■ **Bloc de texte**:
· · ·

On en dit, des choses, aux futures mères… On leur dit qu’elles sont belles, souvent, qu’elles ont un beau ventre, on les félicite… On leur demande, parfois, si c’est pas des jumeaux, on leur demande si c’est pas trop dur, pas trop lourd… On leur dit qu’elles ont de la chance, et puis de profiter… On leur dit « moi, quand j’étais enceinte… » et on leur placarde dessus une vieille nostalgie qui leur appartient pas…
On leur demande où elles vont accoucher, si elles vont allaiter, si elles savent le sexe. On leur recommande un pédiatre, et presque une école maternelle. On leur demande si elles vont prendre un congé parental, ou si elles ont choisi une nounou. On leur dit que c’est tellement beau, que ça passe tellement vite. On leur balance des conseils non-sollicités, des jugements à l’emporte-pièce. On leur dit de laisser pleurer. Ou de ne pas laisser pleurer. On leur conseille des bouquins géniaux. Ou des pourris (chacun ses goûts). On leur dit que c’est une période magique, qu’il faut profiter, « moi, quand j’ai eu mon bébé… ».
On leur dit des trucs rose bonbon, c'est ça la couleur de la maternité, non ?
Devant les futures mères, chacun replonge dans ses expériences ou dans ses fantasmes. Ressort les images d’Épinal. Pense aux petits pieds, aux petits pyjamas, au bébé dormant comme un bienheureux. Raconte le bonheur, l’ocytocine, l’odeur incomparable de la nuque. Les souvenirs radoucis par le prisme des années, et par l’imaginaire.
Mais qui leur dit la vérité ?
Qui leur dit la vérité rouge sang ?
Que l’accouchement est sexuel, qu’elles sont pas obligées d’avoir mal. Que peut-être ce sera intense et transcendant, orgasmique. Que peut-être ça balaiera toutes leurs croyances en même temps que leur identité. Que peut-être ça les clouera au sol pendant des heures. Que peut-être elles auront l’impression de crever. Que peut-être les techniques apprises en cours de prépa ne serviront à rien. Ou au contraire, que le yoga, l’haptonomie ou l’eau chaude les sauvera. Qu’il y aura du sang, qu’il y aura des fluides, qu’elles seront mammifères pour quelques heures, le cerveau reptilien aux commandes. Que le mental n’y connaît rien, mais que le corps sait tout.
Qui leur dit la vérité orange flamme ?
Que parfois elles vont craquer, se sentir submergées d’impuissance et de colère devant des remarques déplacées, devant des commentaires ou des regards réprobateurs. Que parfois ça va bouillonner dans leur ventre et dans leur tête parce que personne ne les écoute, parce que personne ne les comprend, parce qu’elles donnent leur maximum et que personne au monde ne semble en prendre la mesure. Que parfois même leur bébé qu’elles aiment d’amour fou va les rendre dingue par ses pleurs incompréhensibles, ses chagrins incompressibles et démesurés. Que parfois elles vont péter les plombs, mais que ce sera ok, parce que les mères en ont le droit, dans la vraie vie.

· · ·

■ **Enregistrements**:
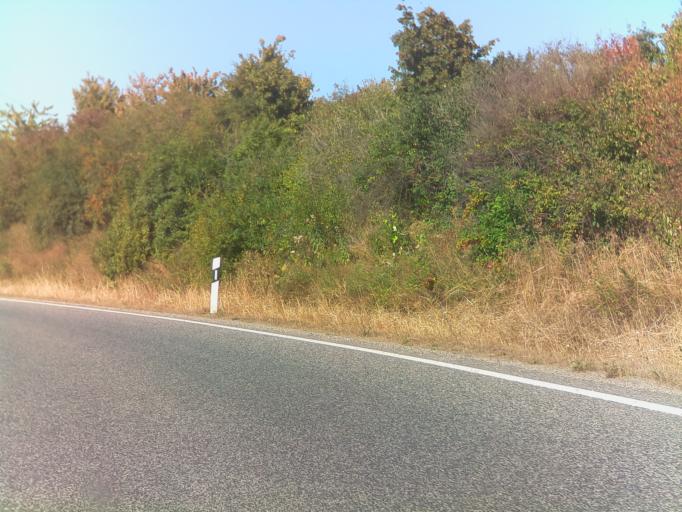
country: DE
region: Hesse
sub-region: Regierungsbezirk Darmstadt
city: Hattersheim
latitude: 50.0683
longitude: 8.4702
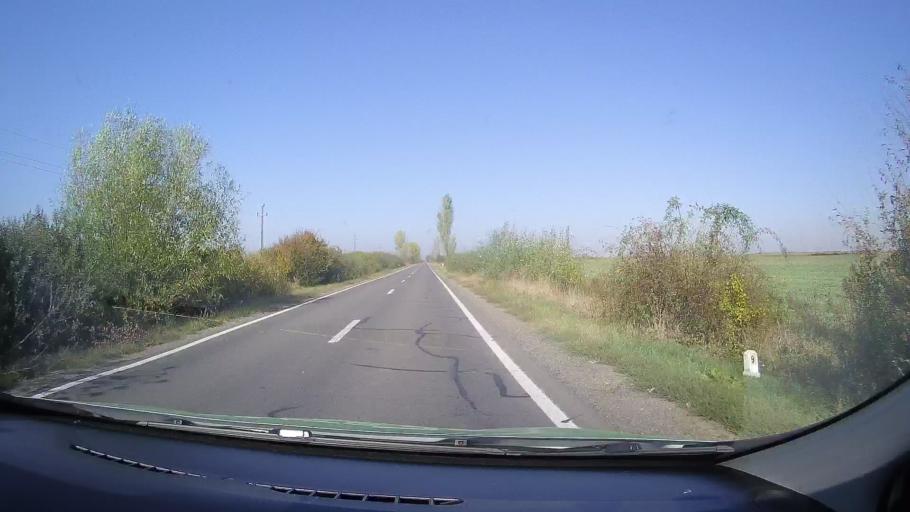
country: RO
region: Satu Mare
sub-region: Comuna Urziceni
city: Urziceni
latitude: 47.7086
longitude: 22.4297
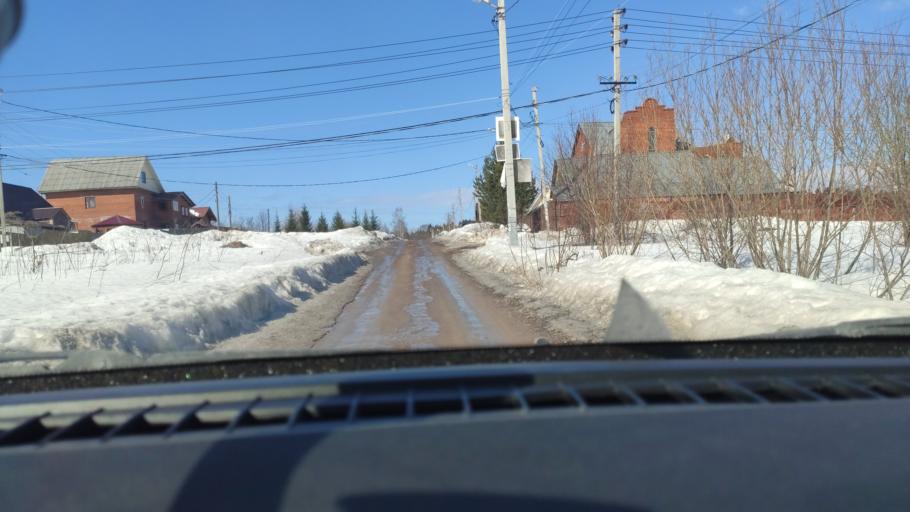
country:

· · ·

■ **Consignes**:
A – Dans le texte sur les futures mères, remplacez « peut-être » par « sans doute » et redonnez le passage en commençant par « Qui leur dit la vérité rouge » et en allant jusqu’à « corps sait tout. ».
B – Indiquez si chacune des affirmations suivantes concorde avec le texte sur les futures mères, en répondant par oui ou par non et en citant les mots du texte qui tranchent. (i) On recommande un pédiatre aux futures mères. (ii) Les techniques apprises en cours de prépa serviront forcément. (iii) La vérité sur l’accouchement y est qualifiée de « bleu nuit ».
C – Prolongez le texte sur les futures mères au-delà de sa dernière phrase.

■ **Réponses par consigne**:
A –
Qui leur dit la vérité rouge sang ?
Que l’accouchement est sexuel, qu’elles sont pas obligées d’avoir mal. Que sans doute ce sera intense et transcendant, orgasmique. Que sans doute ça balaiera toutes leurs croyances en même temps que leur identité. Que sans doute ça les clouera au sol pendant des heures. Que sans doute elles auront l’impression de crever. Que sans doute les techniques apprises en cours de prépa ne serviront à rien. Ou au contraire, que le yoga, l’haptonomie ou l’eau chaude les sauvera. Qu’il y aura du sang, qu’il y aura des fluides, qu’elles seront mammifères pour quelques heures, le cerveau reptilien aux commandes. Que le mental n’y connaît rien, mais que le corps sait tout.

B –
(i) Oui : « On leur recommande un pédiatre ».
(ii) Non : « Que peut-être les techniques apprises en cours de prépa ne serviront à rien. »
(iii) Non : « Qui leur dit la vérité rouge sang ? »

C –
Qui leur dit la vérité jaune soleil ?
Que le contenu des couches de leur bébé sera une de leurs sources de joie. Jaune d’or, jaune moutarde, ah, attention, vert caca d’oie ! Que lesdites couches fuiront toujours sur leurs vêtements blancs, de préférence hors de la maison. Et que pour faire partir tout ça il faudra étendre les fringues encore tâchées au soleil à la vue de tout le quartier. Que d’ailleurs, au bout de quelques mois, les « tâches propres » seront considérées comme acceptables sur presque tous les habits de bébé. Et parfois des parents. Que c’est pas grave, parce que les histoires de pipi-caca, ça va être leur quotidien pendant au moins 5 ans. Que leur tolérance et leur perception des odeurs « suspectes » seront totalement chamboulées. Question de survie.
Qui leur dit la vérité vert espoir ?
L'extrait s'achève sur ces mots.